BEGIN
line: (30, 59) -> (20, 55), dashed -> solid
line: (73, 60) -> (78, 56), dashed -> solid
END
BEGIN
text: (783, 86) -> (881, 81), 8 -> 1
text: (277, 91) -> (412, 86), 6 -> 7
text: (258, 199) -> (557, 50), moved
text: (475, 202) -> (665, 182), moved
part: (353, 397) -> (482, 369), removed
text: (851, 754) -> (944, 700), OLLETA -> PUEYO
END
**Required action:**
Track down every line of the material containing the string "solid", and copy it.

**Solution to this task:**
line: (30, 59) -> (20, 55), dashed -> solid
line: (73, 60) -> (78, 56), dashed -> solid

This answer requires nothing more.